On pensait tout savoir ou presque d’Anselm Kiefer, le scandaleux, le monumenta(l), le mystique et le dévoreur de poèmes et de textes mythiques. Mais, dans le cadre de la programmation de ses 40 ans, le LaM de Villeneuve-d’Ascq met en lumière un medium peu connu et néanmoins « auxiliaire sainte » du plasticien allemand. C ‘est brillant, c’est merveilleusement scénographié et c’est plein de souffle.

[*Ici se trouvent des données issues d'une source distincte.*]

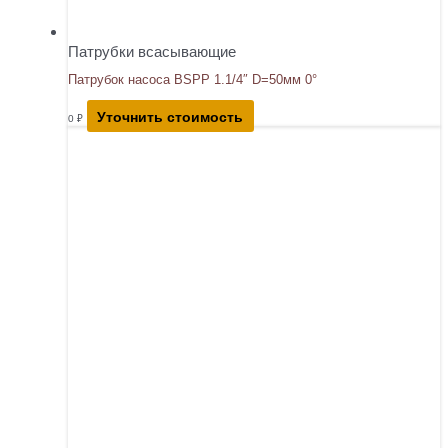
Патрубки всасывающие
Патрубок насоса BSPP 1.1/4″ D=50мм 0°
Уточнить стоимость
0
₽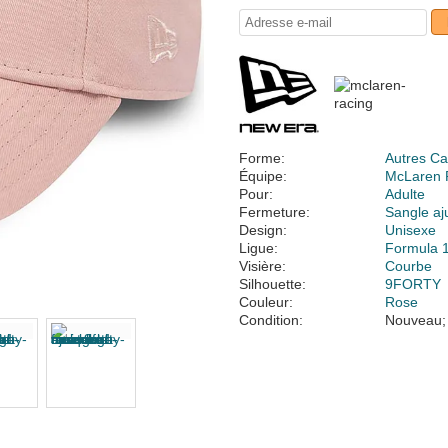
Forme:
Autres Ca
Équipe:
McLaren 
Pour:
Adulte
Fermeture:
Sangle aj
Design:
Unisexe
Ligue:
Formula 
Visière:
Courbe
Silhouette:
9FORTY
Couleur:
Rose
Condition:
Nouveau;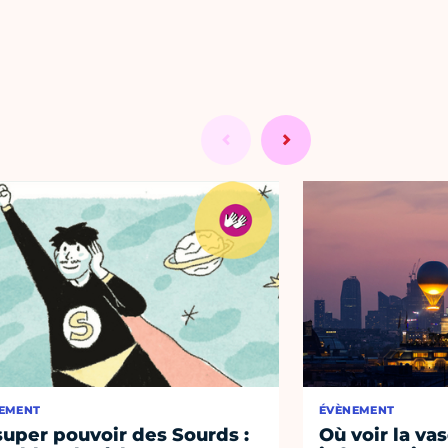
EMENT
ÉVÈNEMENT
super pouvoir des Sourds :
Où voir la vas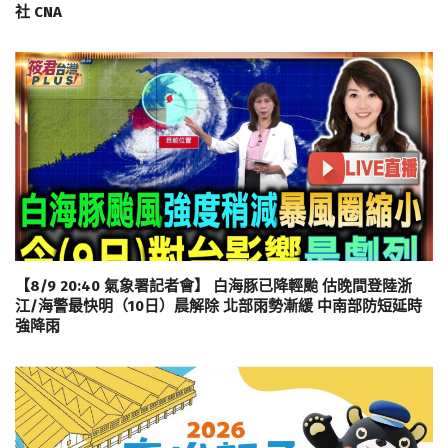
社 CNA
【8/9 20:40 氣象署記者會】 白海豚已降輕颱 估晚間登陸浙
江/海警最快明（10日）晨解除 北部雨勢漸緩 中南部防短延時
強降雨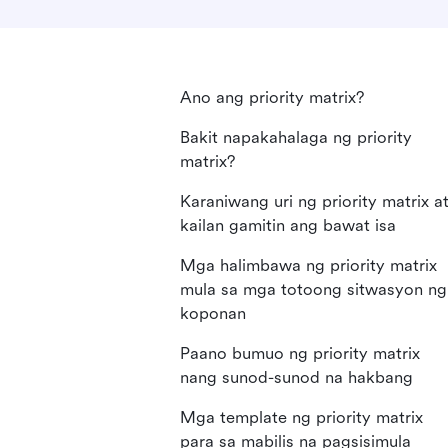
Ano ang priority matrix?
Bakit napakahalaga ng priority
matrix?
Karaniwang uri ng priority matrix a
kailan gamitin ang bawat isa
Mga halimbawa ng priority matrix
mula sa mga totoong sitwasyon ng
koponan
Paano bumuo ng priority matrix
nang sunod-sunod na hakbang
Mga template ng priority matrix
para sa mabilis na pagsisimula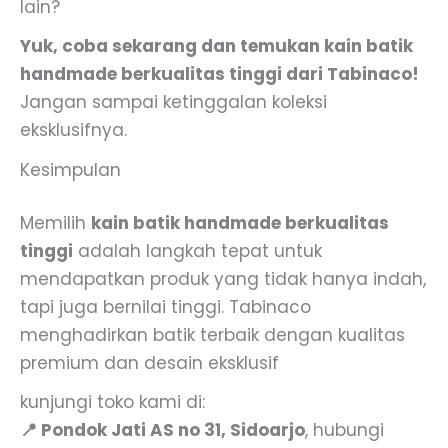
lain?
Yuk, coba sekarang dan temukan kain batik
handmade berkualitas tinggi dari Tabinaco!
Jangan sampai ketinggalan koleksi
eksklusifnya.
Kesimpulan
Memilih
kain batik handmade berkualitas
tinggi
adalah langkah tepat untuk
mendapatkan produk yang tidak hanya indah,
tapi juga bernilai tinggi. Tabinaco
menghadirkan batik terbaik dengan kualitas
premium dan desain eksklusif
kunjungi toko kami di:
📍 Pondok Jati AS no 31, Sidoarjo
, hubungi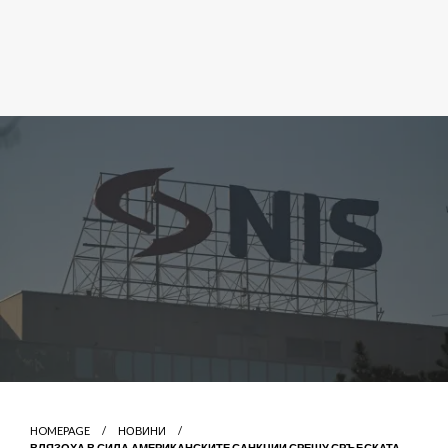
HOMEPAGE
НОВИНИ
ВЛЯЗОХА В СИЛА АМЕРИКАНСКИТЕ САНКЦИИ СРЕЩУ СРЪБСКАТА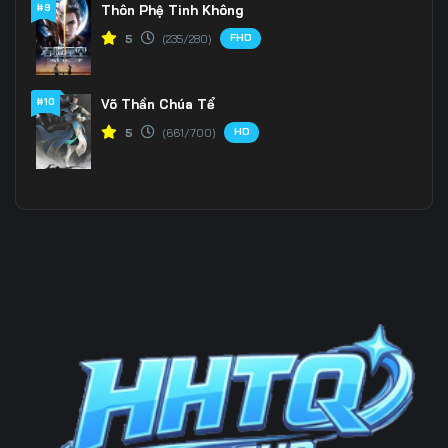
#9
Thôn Phệ Tinh Không
FHD
5
(235/280)
#10
Võ Thần Chúa Tể
HD
5
(661/700)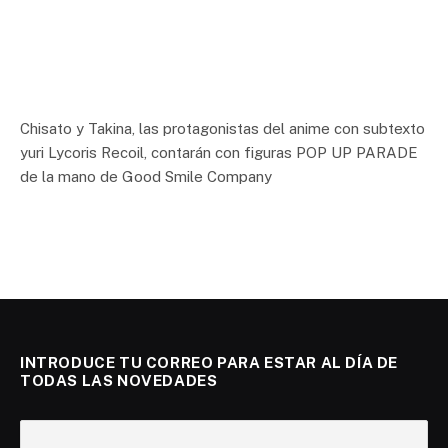
Chisato y Takina, las protagonistas del anime con subtexto
yuri Lycoris Recoil, contarán con figuras POP UP PARADE
de la mano de Good Smile Company
INTRODUCE TU CORREO PARA ESTAR AL DÍA DE
TODAS LAS NOVEDADES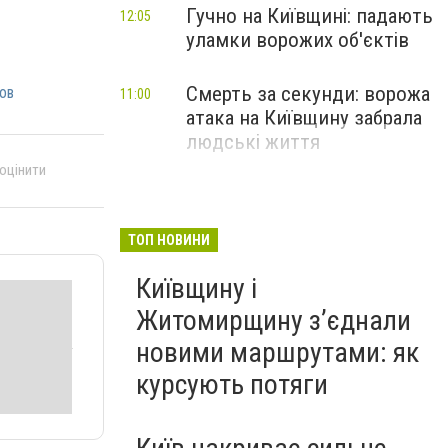
Гучно на Київщині: падають
12:05
уламки ворожих об'єктів
Смерть за секунди: ворожа
ов
11:00
атака на Київщину забрала
людські життя
 оцінити
ТОП НОВИНИ
Київщину і
Житомирщину з’єднали
новими маршрутами: як
курсують потяги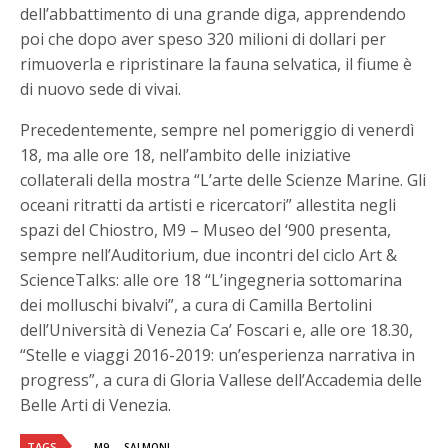
dell’abbattimento di una grande diga, apprendendo
poi che dopo aver speso 320 milioni di dollari per
rimuoverla e ripristinare la fauna selvatica, il fiume è
di nuovo sede di vivai.
Precedentemente, sempre nel pomeriggio di venerdì
18, ma alle ore 18, nell’ambito delle iniziative
collaterali della mostra “L’arte delle Scienze Marine. Gli
oceani ritratti da artisti e ricercatori” allestita negli
spazi del Chiostro, M9 – Museo del ‘900 presenta,
sempre nell’Auditorium, due incontri del ciclo Art &
ScienceTalks: alle ore 18 “L’ingegneria sottomarina
dei molluschi bivalvi”, a cura di Camilla Bertolini
dell’Università di Venezia Ca’ Foscari e, alle ore 18.30,
“Stelle e viaggi 2016-2019: un’esperienza narrativa in
progress”, a cura di Gloria Vallese dell’Accademia delle
Belle Arti di Venezia.
TAGS
M9
SALMONI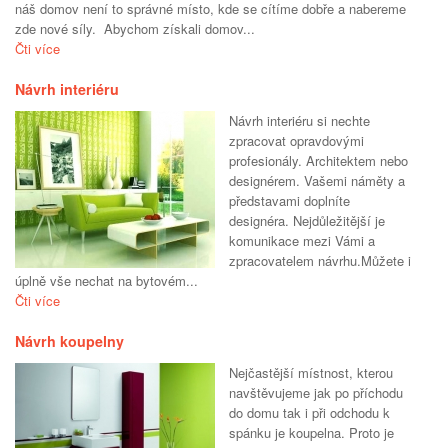
náš domov není to správné místo, kde se cítíme dobře a nabereme
zde nové síly. Abychom získali domov...
Čti více
Návrh interiéru
Návrh interiéru si nechte
zpracovat opravdovými
profesionály. Architektem nebo
designérem. Vašemi náměty a
představami doplníte
designéra. Nejdůležitější je
komunikace mezi Vámi a
zpracovatelem návrhu.Můžete i
úplně vše nechat na bytovém...
Čti více
Návrh koupelny
Nejčastější místnost, kterou
navštěvujeme jak po příchodu
do domu tak i při odchodu k
spánku je koupelna. Proto je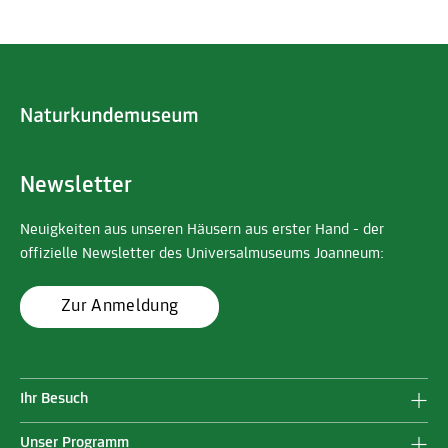
Newsletter
Neuigkeiten aus unseren Häusern aus erster Hand - der
offizielle Newsletter des Universalmuseums Joanneum:
Zur Anmeldung
Ihr Besuch
Unser Programm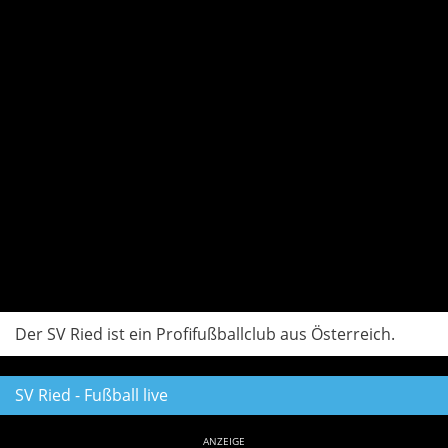
Der SV Ried ist ein Profifußballclub aus Österreich.
SV Ried - Fußball live
ANZEIGE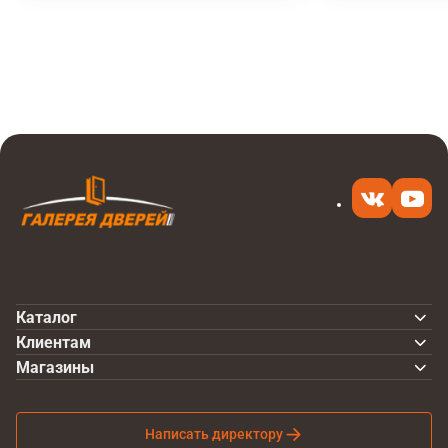
Итоговая цена
Купить
31 340 ₽
в 1 клик
Каталог
Клиентам
Магазины
Написать директору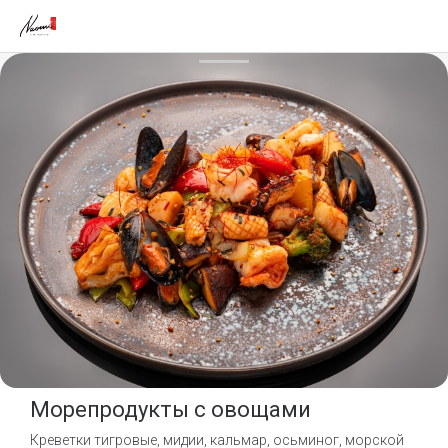
Морепродукты с овощами
Креветки тигровые, мидии, кальмар, осьминог, морской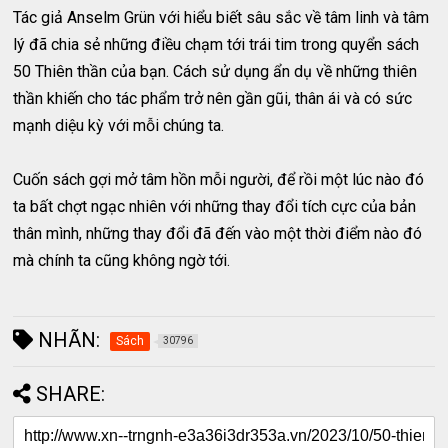
Tác giả Anselm Grün với hiểu biết sâu sắc về tâm linh và tâm
lý đã chia sẻ những điều chạm tới trái tim trong quyển sách
50 Thiên thần của bạn. Cách sử dụng ẩn dụ về những thiên
thần khiến cho tác phẩm trở nên gần gũi, thân ái và có sức
mạnh diệu kỳ với mỗi chúng ta.
Cuốn sách gợi mở tâm hồn mỗi người, để rồi một lúc nào đó
ta bất chợt ngạc nhiên với những thay đổi tích cực của bản
thân mình, những thay đổi đã đến vào một thời điểm nào đó
mà chính ta cũng không ngờ tới.
NHÃN:
Sách
30796
SHARE: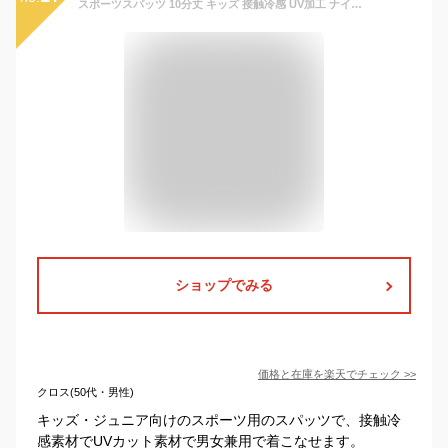
スポーツスパッツ 10分丈 キッズ 接触冷感 UV加工 ナイロン 日本製 黒 120 135 150 160サイズ コンプレッションパンツ 重ね履き可 男女両用 ロングスパッツ 肌着 サポーター ジュニア サッカー ランニング バスケット ラグビー ダンス お祭り ウォーキング ヨガ バレエ
ショップでみる
価格と在庫を
楽天
でチェック
>>
クロス(50代・男性)
キッズ・ジュニア向けのスポーツ用のスパッツで、接触冷
感素材でUVカット素材で男女兼用で着こなせます。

Né en Allemagne en 1945, Kiefer a la grâce de la naissance mais pas la légèreté de ne pas interroger le silence sur les actes de ses proches plus âgés. C’est en photo qu’il crée le scandale et se fait connaître en enfilant l’uniforme de la Wehrmacht de son père en 1969. Installé en France depuis 1992, il participe aux plus grands événements touchant à la mémoire nationale : Monumenta en 2007 ou la clôture du Centenaire de la Première Guerre mondiale au Panthéon, où il restera exposé à vie. Et, inlassablement, il interroge, en calque gigantesque sur les immenses paysages de son enfance, les mythes et les poètes qui ont permis l’inhumanité du 20e siècle… Dans les grands livres uniques qu’il édite en réponse aux livres brûlés en autodafé en Allemagne 1933, la photo est partout. Sur les murs de son gigantesque atelier à Barjac – nous dit Jean de Loisy – également.
Dès la première salle, le format intime de la photo est pulvérisé, avec une immense installation qui réunit les vestiges et négatifs de l’album d’une vie. Le parcours est thématique et un peu chronologique pour commencer et donne l’impression d’entrer dans le laboratoire secret où Kiefer développe non seulement ses clichés, mais également toutes ses matières plastiques. Et, en tirage argentique, les roses de Kiefer piquent plus que jamais là où ça fait mal : dans nos inconscients collectifs. Le cœur de ce réacteur est aussi la salle la plus noire et la plus privée : les Family Pictures d’Anselm Kiefer sont autant de boîtes noires qui font penser à l’enfance, aux origines du cinéma et qui gardent un noir et blanc pétri de désespoir. Après ce moment intime où l’on comprend que l’artiste promène réellement son appareil photo comme un bloc-notes ou un miroir le long du chemin, les trois dernière salles semblent étirer ces ombres familières et familiales du côté de la mystique : la catastrophe est là (en hébreu), l’échelle de Jacob fort heureusement aussi. Et c’est vers la mer que, malgré tout, l’on penche son objectif pour essayer de percer les mystères pas toujours photogéniques de Ein Sof, l’infini.
L’exposition Anselm Kiefer. La Photographie au commencement est une somme qui n’a rien d’un « petit format » et est à voir à absolument avant le 3 mars 2024 au LaM.